Heart failure, a condition in which the heart is not pumping blood and oxygen efficiently, affects more than 6 million adults in the U.S. and is the leading cause of hospitalization among older persons.
Led by Dalane Kitzman, M.D., professor of cardiovascular medicine at Wake Forest University School of Medicine, a team of scientists from Wake Forest, Duke University, Thomas Jefferson University, and partner institutions will lead a Phase III REHAB-HFpEF trial to examine whether a novel physical rehabilitation intervention will reduce rehospitalizations and mortality in patients hospitalized for heart failure with preserved ejection fraction (HFpEF). Ejection fraction refers to the contraction ability of the heart.
HFpEF is the most common form of heart failure in older persons. Unfortunately, these frail patients have poor outcomes, and there are few proven treatments available.
“Our previous research, published last year in the New England Journal of Medicine, showed that our novel intervention significantly improves physical function in these patients,” Kitzman said. “We hope a larger trial will show that the intervention also reduces the likelihood of repeat hospitalization and death.”
The REHAB-HF program was developed by a team of physical rehabilitation experts specifically for an older, frail adult population who have very poor physical function due to aging and chronic heart failure. Kitzman said these patients’ physical function is exacerbated by their hospital experience and bedrest, and the severe deficits often persist long after discharge, and without specialized help, patients often never recover fully.

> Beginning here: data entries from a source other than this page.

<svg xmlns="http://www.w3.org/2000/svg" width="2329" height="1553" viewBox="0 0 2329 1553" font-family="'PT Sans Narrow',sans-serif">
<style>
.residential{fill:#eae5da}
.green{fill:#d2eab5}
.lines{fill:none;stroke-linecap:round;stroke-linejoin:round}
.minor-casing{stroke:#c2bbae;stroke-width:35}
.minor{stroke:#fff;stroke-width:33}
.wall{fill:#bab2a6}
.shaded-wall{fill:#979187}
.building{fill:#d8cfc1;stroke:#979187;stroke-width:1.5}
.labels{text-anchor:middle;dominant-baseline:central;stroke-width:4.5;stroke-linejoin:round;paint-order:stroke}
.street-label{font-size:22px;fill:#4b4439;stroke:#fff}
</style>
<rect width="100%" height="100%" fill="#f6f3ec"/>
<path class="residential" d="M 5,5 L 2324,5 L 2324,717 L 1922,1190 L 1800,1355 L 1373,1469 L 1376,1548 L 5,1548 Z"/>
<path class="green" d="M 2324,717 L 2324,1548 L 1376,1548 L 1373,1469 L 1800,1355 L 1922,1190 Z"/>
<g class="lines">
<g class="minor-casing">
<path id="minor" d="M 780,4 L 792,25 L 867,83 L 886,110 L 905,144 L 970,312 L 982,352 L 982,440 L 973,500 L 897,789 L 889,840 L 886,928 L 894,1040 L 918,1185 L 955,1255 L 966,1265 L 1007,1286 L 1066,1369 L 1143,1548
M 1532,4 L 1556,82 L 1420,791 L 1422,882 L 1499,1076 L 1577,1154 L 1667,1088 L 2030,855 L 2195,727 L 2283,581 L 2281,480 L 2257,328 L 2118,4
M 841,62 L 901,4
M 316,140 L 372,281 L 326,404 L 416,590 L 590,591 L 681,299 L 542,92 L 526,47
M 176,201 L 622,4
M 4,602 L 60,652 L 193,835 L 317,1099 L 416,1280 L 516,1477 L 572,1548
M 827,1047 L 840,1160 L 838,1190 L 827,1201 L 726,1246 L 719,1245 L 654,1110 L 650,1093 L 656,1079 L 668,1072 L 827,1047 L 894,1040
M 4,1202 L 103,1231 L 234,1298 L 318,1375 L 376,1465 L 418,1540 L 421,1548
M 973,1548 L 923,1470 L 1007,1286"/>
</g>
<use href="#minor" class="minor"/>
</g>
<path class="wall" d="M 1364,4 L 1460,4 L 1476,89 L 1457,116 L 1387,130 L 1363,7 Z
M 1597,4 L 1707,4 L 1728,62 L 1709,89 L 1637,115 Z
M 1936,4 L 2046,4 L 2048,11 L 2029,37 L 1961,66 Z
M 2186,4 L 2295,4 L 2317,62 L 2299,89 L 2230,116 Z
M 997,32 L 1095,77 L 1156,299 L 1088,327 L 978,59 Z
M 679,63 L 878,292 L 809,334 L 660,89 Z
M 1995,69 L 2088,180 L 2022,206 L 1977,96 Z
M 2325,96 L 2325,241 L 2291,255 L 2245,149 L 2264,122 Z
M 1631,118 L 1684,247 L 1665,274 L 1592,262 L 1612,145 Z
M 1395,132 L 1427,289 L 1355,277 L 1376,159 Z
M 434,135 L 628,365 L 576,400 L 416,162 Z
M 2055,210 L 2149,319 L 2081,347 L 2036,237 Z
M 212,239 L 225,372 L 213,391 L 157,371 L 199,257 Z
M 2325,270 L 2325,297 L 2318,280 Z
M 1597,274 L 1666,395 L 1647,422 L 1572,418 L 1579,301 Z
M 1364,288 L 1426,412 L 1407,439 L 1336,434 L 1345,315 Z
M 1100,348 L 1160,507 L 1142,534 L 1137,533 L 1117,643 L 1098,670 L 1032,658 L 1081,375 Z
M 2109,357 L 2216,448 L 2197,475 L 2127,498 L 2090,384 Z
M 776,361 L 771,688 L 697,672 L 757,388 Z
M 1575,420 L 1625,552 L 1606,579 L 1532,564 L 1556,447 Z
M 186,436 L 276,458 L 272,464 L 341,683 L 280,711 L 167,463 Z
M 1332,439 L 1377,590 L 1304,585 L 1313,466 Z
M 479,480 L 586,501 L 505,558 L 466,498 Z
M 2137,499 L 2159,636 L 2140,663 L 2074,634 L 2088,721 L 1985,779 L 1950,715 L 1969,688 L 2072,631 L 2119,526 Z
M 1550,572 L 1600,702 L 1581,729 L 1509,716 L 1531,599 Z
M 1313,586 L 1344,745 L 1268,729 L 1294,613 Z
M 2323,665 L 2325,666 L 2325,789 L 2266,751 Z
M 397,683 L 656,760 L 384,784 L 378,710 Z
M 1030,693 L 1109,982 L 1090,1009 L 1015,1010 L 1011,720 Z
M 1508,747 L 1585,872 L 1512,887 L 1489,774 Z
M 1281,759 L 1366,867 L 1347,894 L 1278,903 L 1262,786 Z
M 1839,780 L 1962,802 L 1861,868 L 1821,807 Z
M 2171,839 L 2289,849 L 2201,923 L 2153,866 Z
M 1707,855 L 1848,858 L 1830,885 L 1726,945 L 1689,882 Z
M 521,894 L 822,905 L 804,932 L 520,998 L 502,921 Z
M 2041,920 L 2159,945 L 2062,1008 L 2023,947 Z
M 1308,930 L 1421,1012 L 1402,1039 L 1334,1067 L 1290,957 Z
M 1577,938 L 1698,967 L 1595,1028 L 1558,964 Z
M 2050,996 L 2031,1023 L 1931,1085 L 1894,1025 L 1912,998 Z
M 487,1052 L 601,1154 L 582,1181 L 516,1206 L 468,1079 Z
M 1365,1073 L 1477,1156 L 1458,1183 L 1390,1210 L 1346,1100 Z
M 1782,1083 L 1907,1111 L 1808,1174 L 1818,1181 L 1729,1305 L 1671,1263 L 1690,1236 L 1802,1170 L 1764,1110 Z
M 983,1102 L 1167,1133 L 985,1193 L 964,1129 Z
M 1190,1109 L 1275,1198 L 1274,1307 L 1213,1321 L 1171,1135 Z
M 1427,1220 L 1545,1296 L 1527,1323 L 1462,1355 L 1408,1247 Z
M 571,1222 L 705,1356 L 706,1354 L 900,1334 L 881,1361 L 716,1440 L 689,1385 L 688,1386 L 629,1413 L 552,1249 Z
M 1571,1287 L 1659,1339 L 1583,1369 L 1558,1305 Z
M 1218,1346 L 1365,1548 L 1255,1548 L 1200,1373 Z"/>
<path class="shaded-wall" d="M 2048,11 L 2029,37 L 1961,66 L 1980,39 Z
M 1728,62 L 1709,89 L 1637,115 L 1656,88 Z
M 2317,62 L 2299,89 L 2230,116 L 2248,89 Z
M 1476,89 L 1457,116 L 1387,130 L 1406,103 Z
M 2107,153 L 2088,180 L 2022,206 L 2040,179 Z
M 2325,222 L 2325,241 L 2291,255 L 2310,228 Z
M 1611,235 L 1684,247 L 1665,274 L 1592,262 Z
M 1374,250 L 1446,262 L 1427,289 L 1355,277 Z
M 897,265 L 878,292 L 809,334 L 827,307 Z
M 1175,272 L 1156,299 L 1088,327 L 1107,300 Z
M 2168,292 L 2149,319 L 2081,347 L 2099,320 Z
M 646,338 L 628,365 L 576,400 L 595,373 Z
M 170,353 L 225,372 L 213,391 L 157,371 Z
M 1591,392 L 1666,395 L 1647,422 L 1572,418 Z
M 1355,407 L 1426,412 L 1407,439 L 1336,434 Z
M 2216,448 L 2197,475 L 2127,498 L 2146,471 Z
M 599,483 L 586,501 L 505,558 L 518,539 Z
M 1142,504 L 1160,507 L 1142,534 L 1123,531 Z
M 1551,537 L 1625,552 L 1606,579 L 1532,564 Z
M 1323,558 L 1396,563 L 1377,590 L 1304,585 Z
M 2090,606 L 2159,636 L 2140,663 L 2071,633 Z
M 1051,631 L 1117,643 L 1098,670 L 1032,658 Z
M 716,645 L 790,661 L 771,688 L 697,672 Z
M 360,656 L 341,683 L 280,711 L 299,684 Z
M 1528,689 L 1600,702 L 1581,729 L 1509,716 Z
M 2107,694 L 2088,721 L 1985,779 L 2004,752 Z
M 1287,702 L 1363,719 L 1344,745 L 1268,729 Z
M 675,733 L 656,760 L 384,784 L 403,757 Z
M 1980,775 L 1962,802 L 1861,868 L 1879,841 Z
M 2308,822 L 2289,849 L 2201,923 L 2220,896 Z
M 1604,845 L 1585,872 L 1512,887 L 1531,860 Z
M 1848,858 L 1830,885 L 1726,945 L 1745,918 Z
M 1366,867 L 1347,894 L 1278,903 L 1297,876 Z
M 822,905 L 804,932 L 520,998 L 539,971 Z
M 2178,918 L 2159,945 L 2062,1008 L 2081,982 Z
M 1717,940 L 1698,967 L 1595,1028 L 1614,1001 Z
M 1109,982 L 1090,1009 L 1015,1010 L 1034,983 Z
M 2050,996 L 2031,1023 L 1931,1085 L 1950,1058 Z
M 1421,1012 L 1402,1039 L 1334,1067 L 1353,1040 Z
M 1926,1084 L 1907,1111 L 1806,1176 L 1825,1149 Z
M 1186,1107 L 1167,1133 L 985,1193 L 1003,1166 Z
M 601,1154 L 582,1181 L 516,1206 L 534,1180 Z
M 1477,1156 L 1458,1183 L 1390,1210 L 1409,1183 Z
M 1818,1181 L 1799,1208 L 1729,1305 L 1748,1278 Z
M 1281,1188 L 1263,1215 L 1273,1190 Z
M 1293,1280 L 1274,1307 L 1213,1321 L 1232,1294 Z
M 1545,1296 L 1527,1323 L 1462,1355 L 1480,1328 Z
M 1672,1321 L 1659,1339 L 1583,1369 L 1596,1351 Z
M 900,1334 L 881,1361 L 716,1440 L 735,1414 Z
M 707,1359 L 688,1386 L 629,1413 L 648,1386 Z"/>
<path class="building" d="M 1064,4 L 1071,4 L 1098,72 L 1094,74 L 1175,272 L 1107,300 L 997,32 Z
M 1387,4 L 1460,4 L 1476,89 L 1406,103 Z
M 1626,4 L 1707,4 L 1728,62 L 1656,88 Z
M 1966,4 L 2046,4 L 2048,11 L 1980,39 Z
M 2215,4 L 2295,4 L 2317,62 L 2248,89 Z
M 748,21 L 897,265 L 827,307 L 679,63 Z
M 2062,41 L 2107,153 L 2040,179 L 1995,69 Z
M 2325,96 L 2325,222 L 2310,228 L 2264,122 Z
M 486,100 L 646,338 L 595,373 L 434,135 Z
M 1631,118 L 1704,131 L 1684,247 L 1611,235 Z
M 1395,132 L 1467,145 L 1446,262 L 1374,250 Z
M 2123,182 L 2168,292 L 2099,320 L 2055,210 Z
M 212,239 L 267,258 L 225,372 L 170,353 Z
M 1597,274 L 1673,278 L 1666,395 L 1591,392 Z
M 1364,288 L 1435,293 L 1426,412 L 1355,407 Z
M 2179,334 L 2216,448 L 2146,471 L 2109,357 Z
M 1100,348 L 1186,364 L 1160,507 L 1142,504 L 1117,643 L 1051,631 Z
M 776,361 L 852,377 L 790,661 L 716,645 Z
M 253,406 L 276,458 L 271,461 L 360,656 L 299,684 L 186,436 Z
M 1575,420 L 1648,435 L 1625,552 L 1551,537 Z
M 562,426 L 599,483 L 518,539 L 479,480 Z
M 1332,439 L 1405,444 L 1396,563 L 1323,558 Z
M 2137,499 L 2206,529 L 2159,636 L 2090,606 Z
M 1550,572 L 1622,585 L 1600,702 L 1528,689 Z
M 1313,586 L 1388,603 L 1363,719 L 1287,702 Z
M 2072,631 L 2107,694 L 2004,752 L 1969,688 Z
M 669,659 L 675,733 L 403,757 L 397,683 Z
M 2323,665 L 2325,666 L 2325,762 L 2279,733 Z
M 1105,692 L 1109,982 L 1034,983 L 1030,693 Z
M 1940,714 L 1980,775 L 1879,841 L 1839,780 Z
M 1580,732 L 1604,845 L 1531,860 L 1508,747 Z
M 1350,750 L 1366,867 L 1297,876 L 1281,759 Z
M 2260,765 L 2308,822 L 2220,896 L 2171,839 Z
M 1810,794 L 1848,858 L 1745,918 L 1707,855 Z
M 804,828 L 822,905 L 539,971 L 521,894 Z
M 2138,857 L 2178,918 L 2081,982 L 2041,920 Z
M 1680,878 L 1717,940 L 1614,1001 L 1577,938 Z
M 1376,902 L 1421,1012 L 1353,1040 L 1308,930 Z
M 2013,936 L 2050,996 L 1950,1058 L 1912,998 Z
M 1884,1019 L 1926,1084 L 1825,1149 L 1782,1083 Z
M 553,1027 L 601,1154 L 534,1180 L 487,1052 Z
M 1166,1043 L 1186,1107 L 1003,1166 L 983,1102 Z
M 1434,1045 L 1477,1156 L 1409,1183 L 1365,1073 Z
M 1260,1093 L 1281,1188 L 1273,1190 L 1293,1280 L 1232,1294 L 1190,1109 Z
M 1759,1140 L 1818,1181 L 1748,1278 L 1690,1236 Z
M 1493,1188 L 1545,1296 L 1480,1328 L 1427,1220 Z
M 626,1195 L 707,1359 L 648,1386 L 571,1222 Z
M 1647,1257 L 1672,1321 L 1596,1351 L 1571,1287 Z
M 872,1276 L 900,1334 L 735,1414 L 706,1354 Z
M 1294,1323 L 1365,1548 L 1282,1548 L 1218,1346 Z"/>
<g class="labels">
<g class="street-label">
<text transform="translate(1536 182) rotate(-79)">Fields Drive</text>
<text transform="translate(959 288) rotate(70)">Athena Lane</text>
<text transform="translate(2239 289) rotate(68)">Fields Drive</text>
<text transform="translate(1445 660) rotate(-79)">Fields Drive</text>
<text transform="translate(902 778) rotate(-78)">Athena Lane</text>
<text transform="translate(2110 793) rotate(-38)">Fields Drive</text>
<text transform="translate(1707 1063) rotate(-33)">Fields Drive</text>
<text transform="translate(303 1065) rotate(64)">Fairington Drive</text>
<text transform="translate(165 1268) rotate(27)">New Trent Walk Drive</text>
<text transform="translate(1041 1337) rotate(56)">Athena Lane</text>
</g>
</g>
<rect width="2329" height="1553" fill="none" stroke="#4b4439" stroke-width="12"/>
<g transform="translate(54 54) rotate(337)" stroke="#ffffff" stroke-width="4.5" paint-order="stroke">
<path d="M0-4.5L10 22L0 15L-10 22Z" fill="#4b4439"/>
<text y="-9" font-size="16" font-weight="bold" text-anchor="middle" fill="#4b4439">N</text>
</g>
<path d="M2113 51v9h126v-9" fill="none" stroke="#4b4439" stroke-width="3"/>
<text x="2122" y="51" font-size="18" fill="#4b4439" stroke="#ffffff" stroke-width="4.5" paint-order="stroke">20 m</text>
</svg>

The intervention program, which is individually tailored, involves strength, balance, endurance and mobility training exercises. The program is implemented as early in the hospital stay as possible and transitions to an outpatient facility for three sessions a week for 12 weeks and then continues with exercise at home.
In the previous study, researchers found that hospitalized older patients with acute heart failure had significant gains in physical function, including balance, mobility, strength, endurance and in quality of life, compared with those receiving usual care. But the number of participants was too small to determine if the intervention also improved the important outcomes of frequent rehospitalization and death.
Importantly, the benefit appeared to be greatest in patients who had HFpEF. This larger study will focus on this important subgroup of patients, who were also the frailest and had the most severe disability.
“We are targeting an important unmet need in one of the largest, most vulnerable, and underserved populations,” Kitzman said. “These patients with acute HFpEF don’t have many treatment options because most treatments previously tested have not been effective. These results could change clinical practice and improve the health of this high-risk population.”